Exercise details »
Verbatim copy without images: return all of the data as it stands.

Information supplied »

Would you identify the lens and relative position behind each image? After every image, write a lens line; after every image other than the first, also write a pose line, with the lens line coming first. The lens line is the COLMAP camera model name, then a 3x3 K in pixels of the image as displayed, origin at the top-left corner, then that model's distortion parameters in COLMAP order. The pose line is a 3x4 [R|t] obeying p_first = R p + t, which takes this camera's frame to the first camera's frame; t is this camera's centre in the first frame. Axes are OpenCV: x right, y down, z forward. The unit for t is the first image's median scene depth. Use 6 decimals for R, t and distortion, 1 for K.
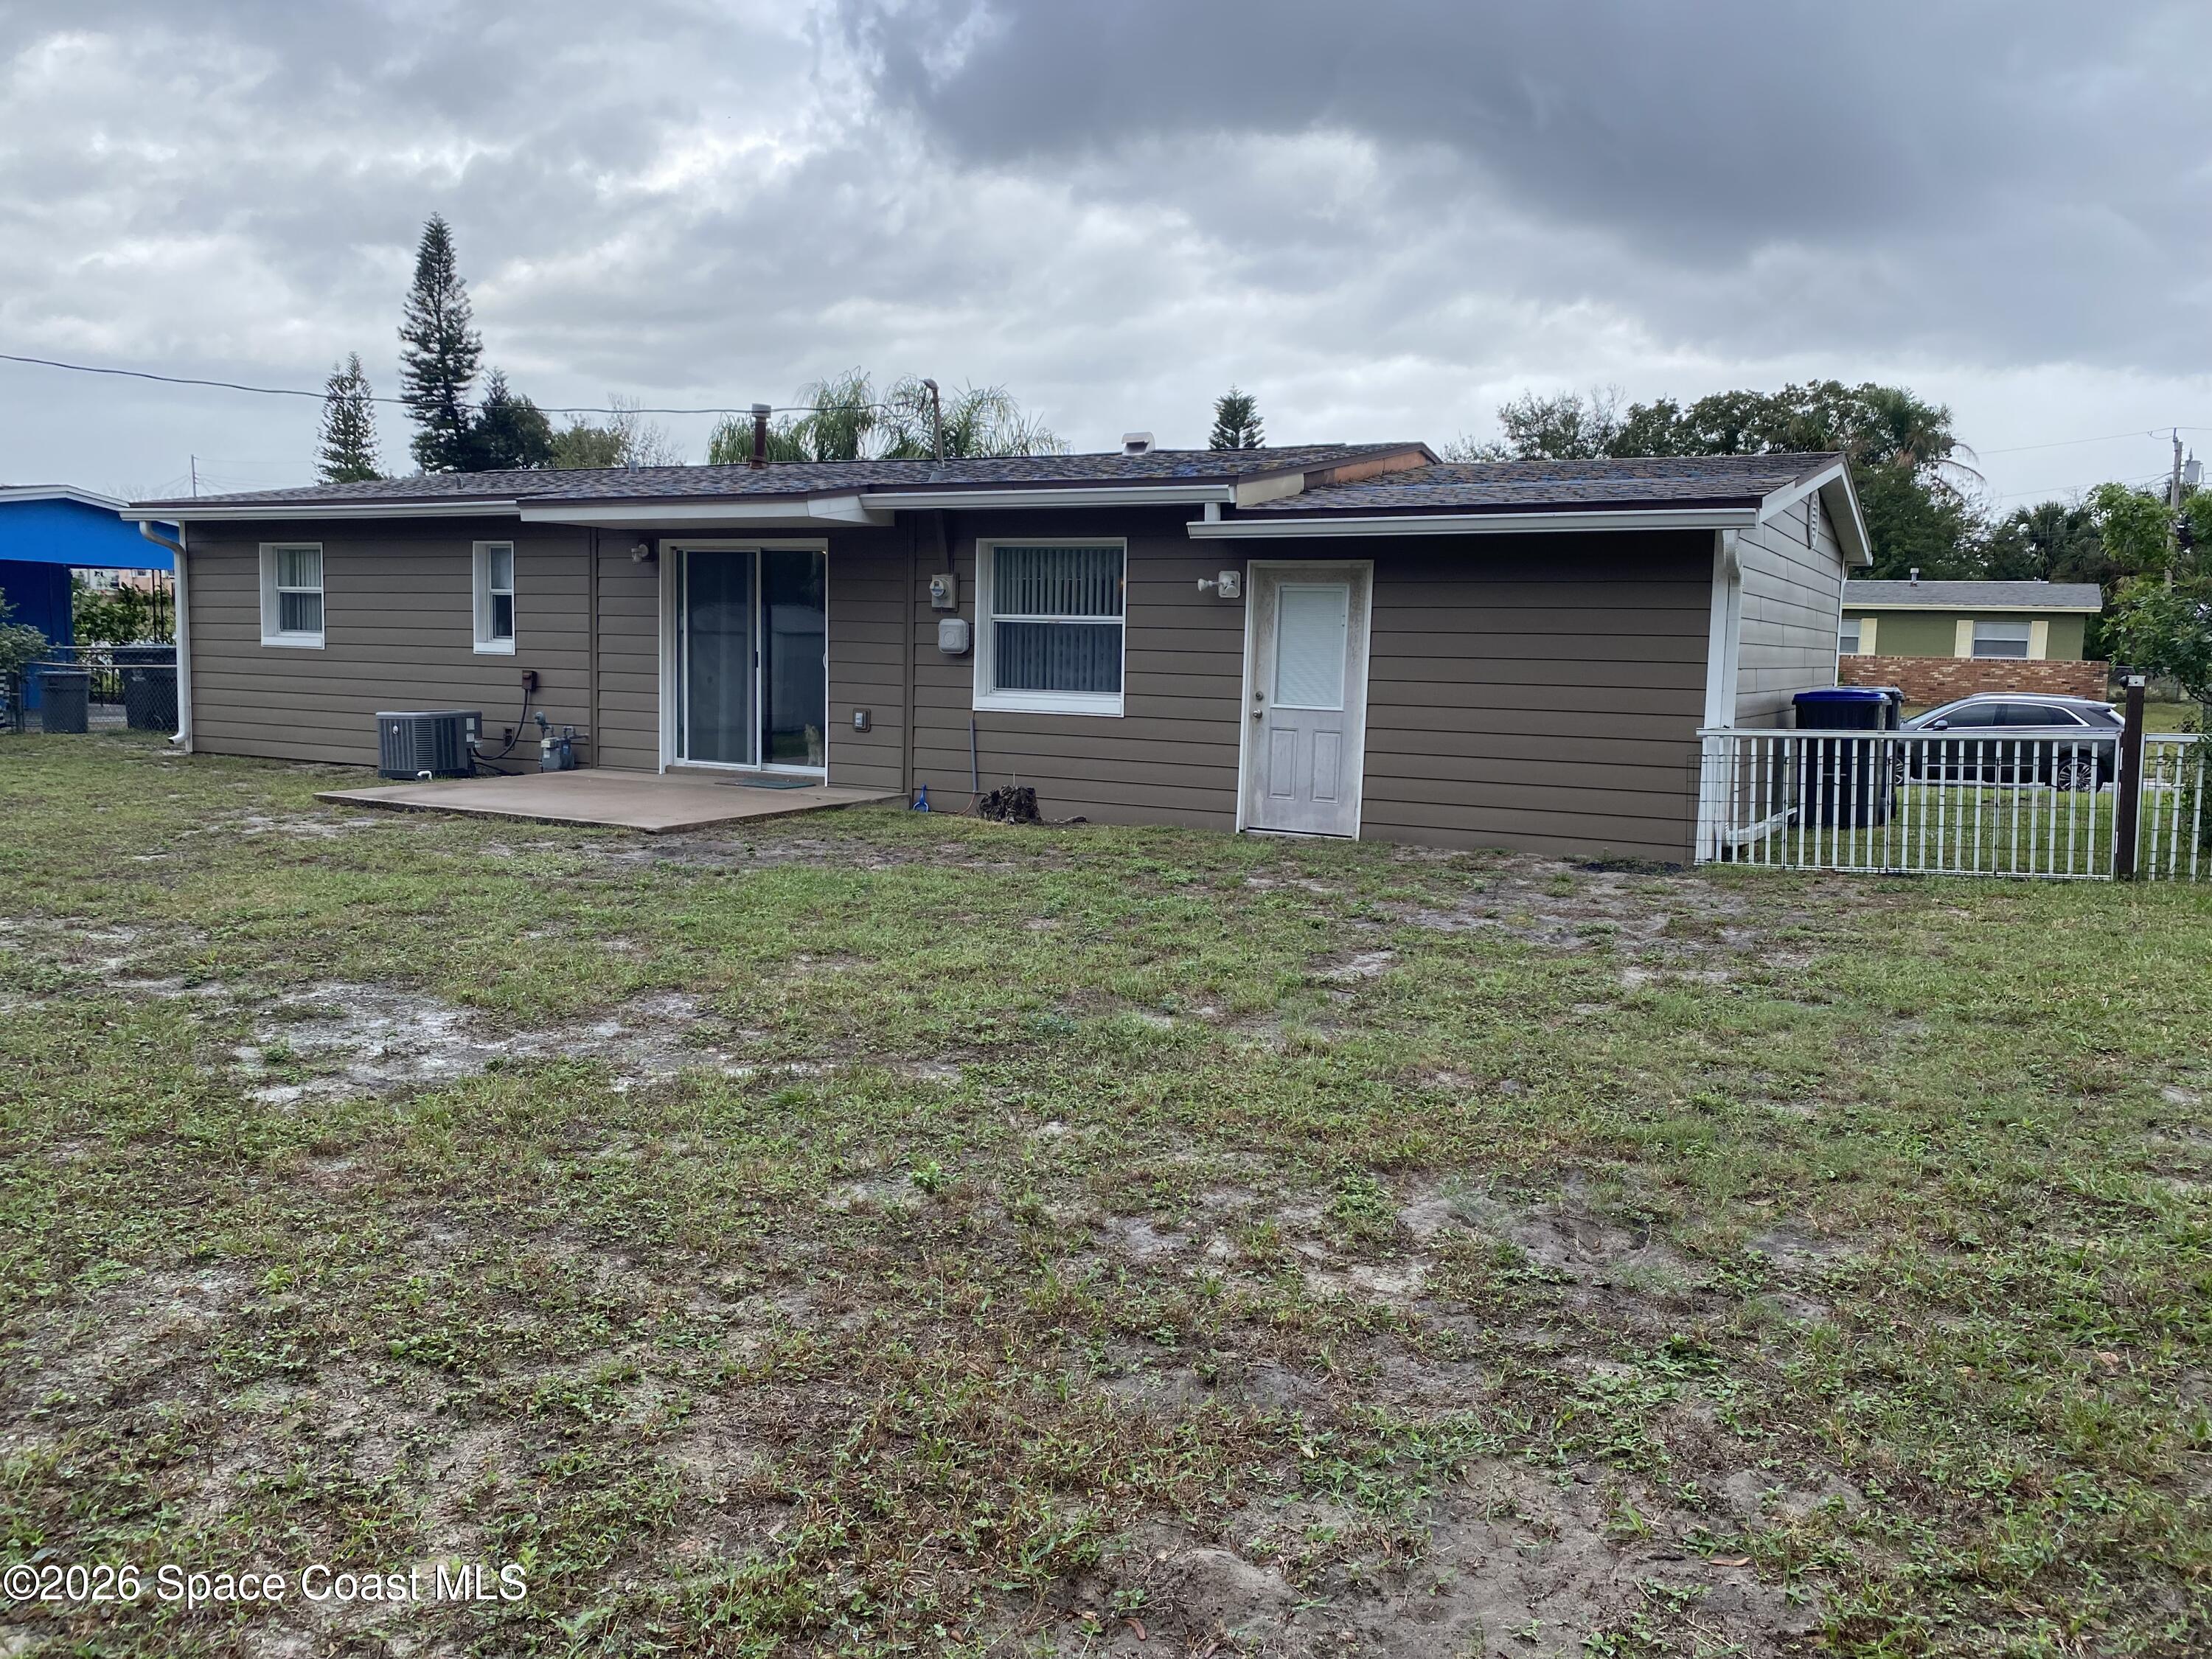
lens RADIAL K [[1705.8, 0, 1109.4], [0, 1705.8, 797.4], [0, 0, 1]] dist [0.086691, -0.175141]
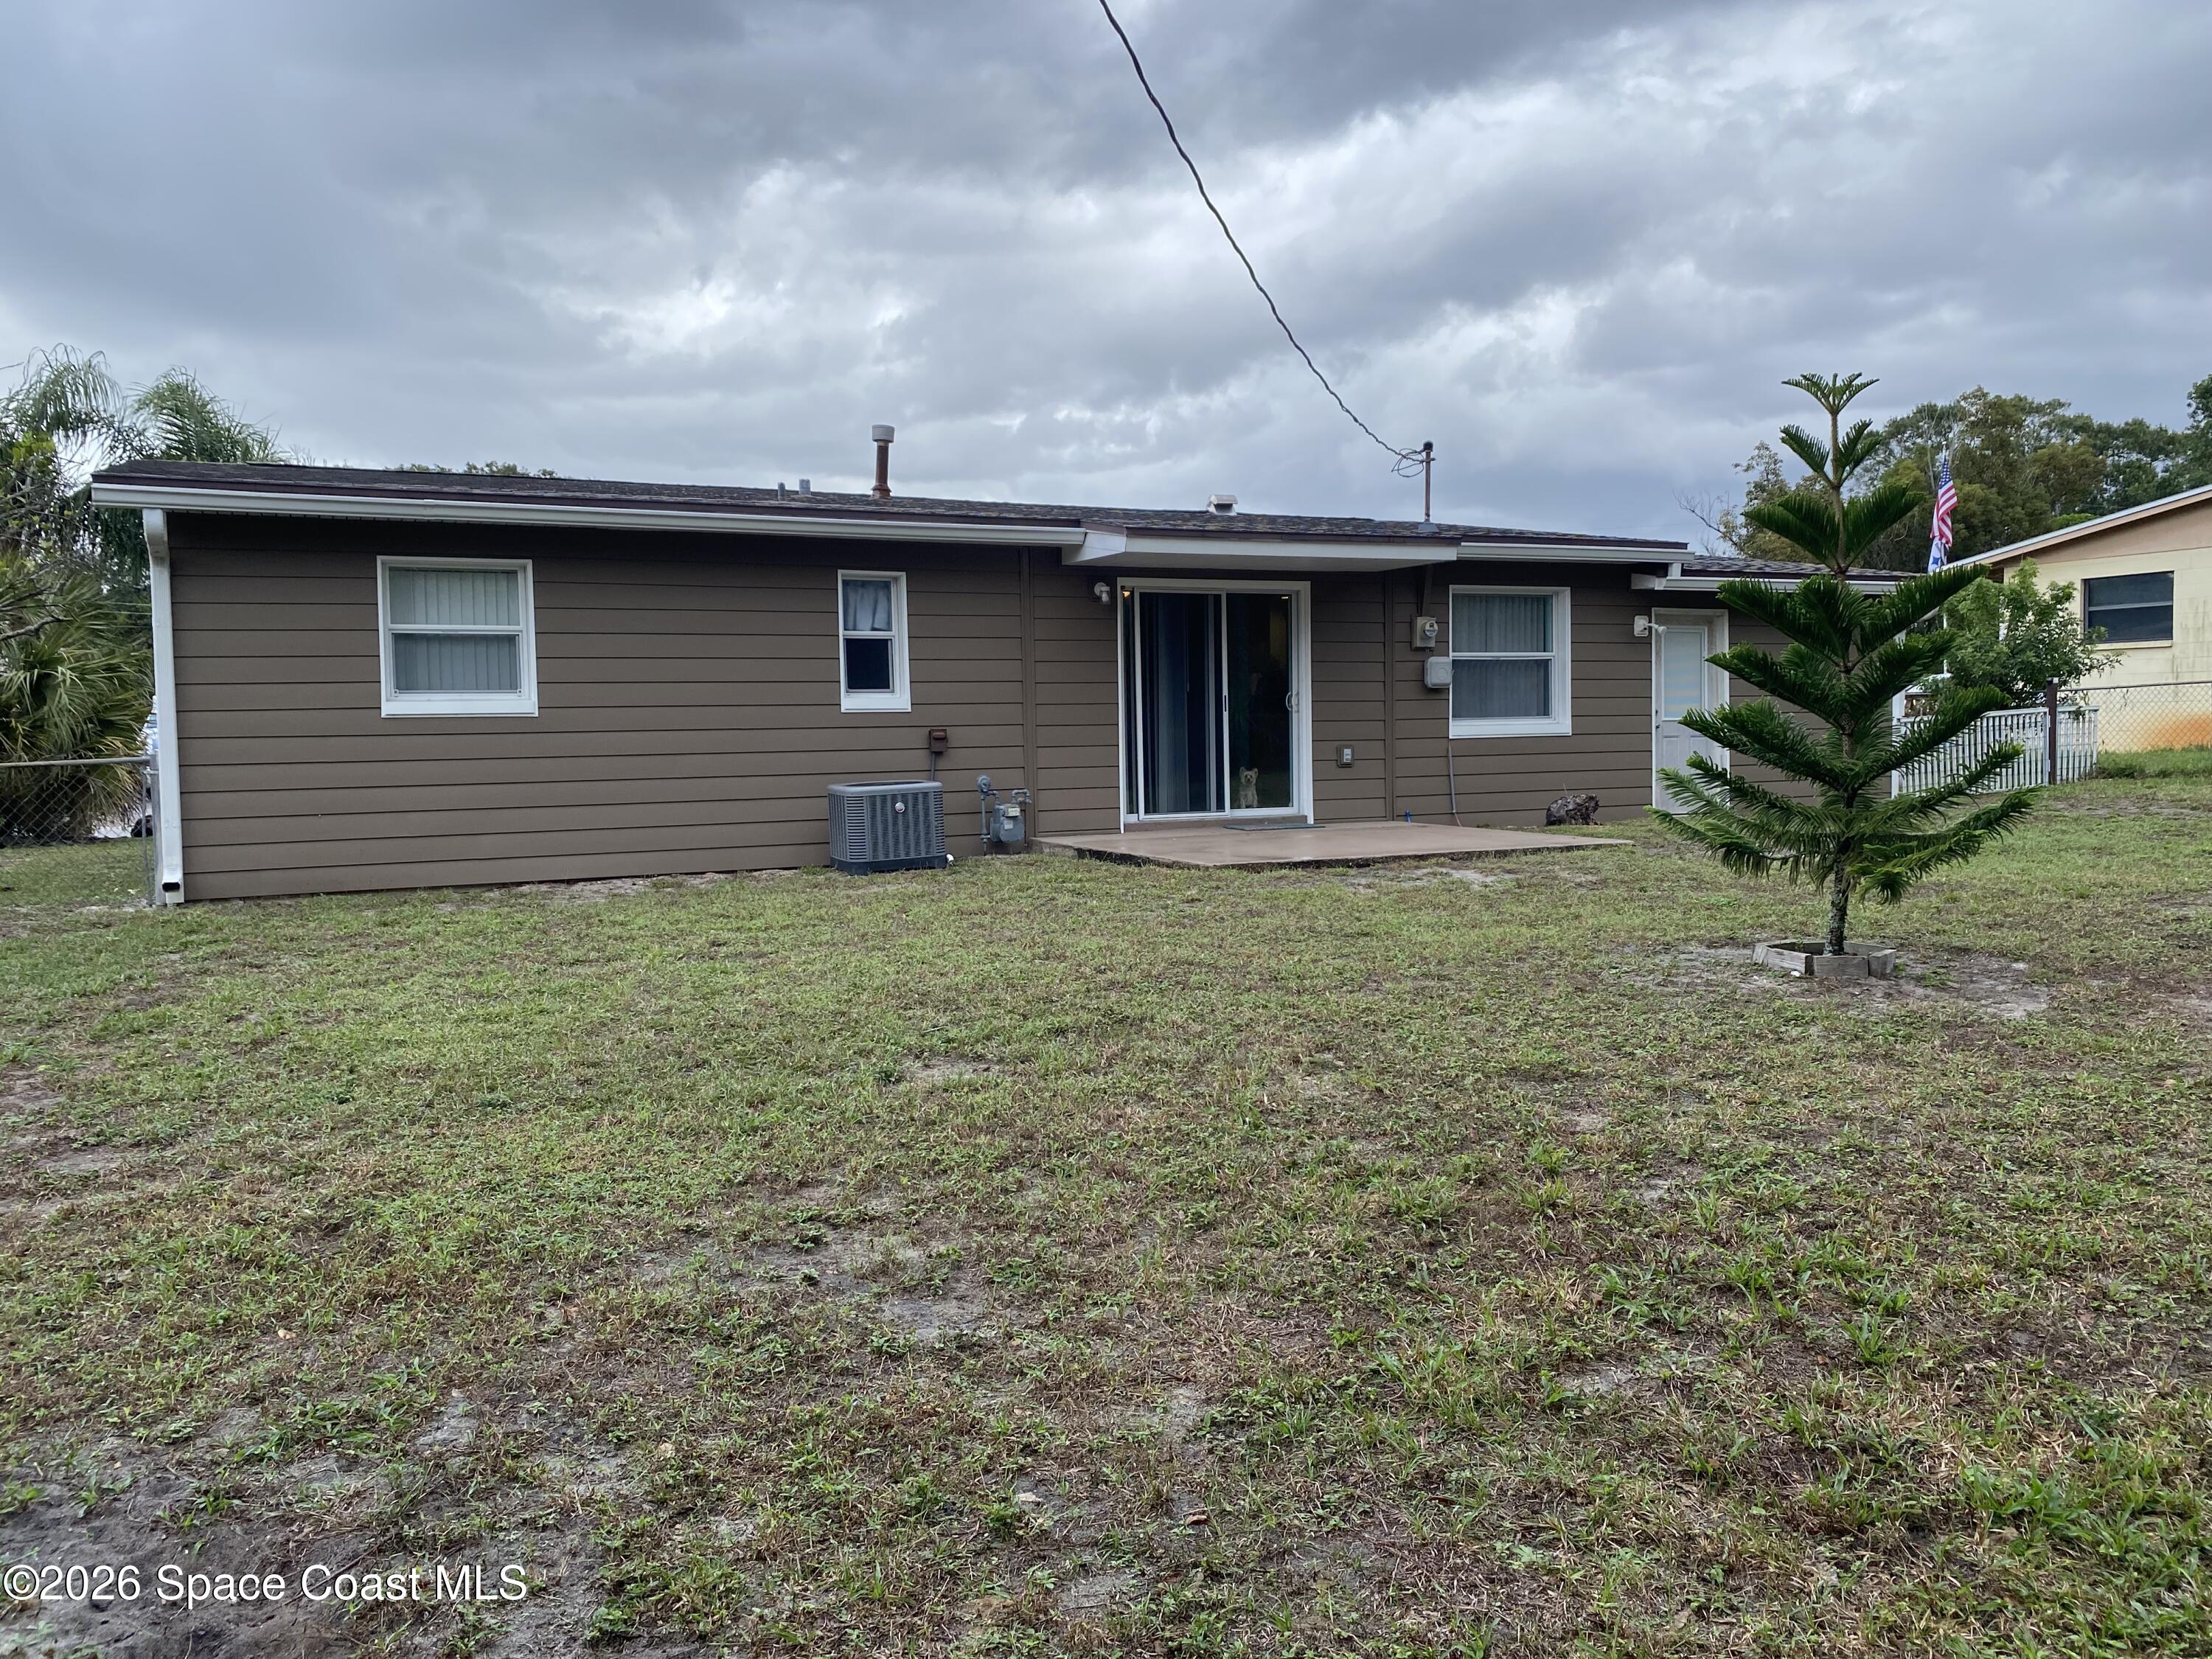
lens RADIAL K [[1705.8, 0, 1109.4], [0, 1705.8, 797.4], [0, 0, 1]] dist [0.086691, -0.175141]
pose [[0.572726, -0.067384, 0.816972, -1.036352], [0.107208, 0.994213, 0.006846, -0.040960], [-0.812706, 0.083665, 0.576636, 0.498596]]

Solved exercise »
Would you identify the lens and relative position behind each image? After every image, write a lens line; after every image other than the first, also write a pose line, with the lens line coming first. The lens line is the COLMAP camera model name, then a 3x3 K in pixels of the image as displayed, origin at the top-left corner, then that model's distortion parameters in COLMAP order. The pose line is a 3x4 [R|t] obeying p_first = R p + t, which takes this camera's frame to the first camera's frame; t is this camera's centre in the first frame. Axes are OpenCV: x right, y down, z forward. The unit for t is the first image's median scene depth. Use 6 decimals for R, t and distortion, 1 for K.
lens RADIAL K [[1705.8, 0, 1109.4], [0, 1705.8, 797.4], [0, 0, 1]] dist [0.086691, -0.175141]
lens RADIAL K [[1705.8, 0, 1109.4], [0, 1705.8, 797.4], [0, 0, 1]] dist [0.086691, -0.175141]
pose [[0.572726, -0.067384, 0.816972, -1.036352], [0.107208, 0.994213, 0.006846, -0.040960], [-0.812706, 0.083665, 0.576636, 0.498596]]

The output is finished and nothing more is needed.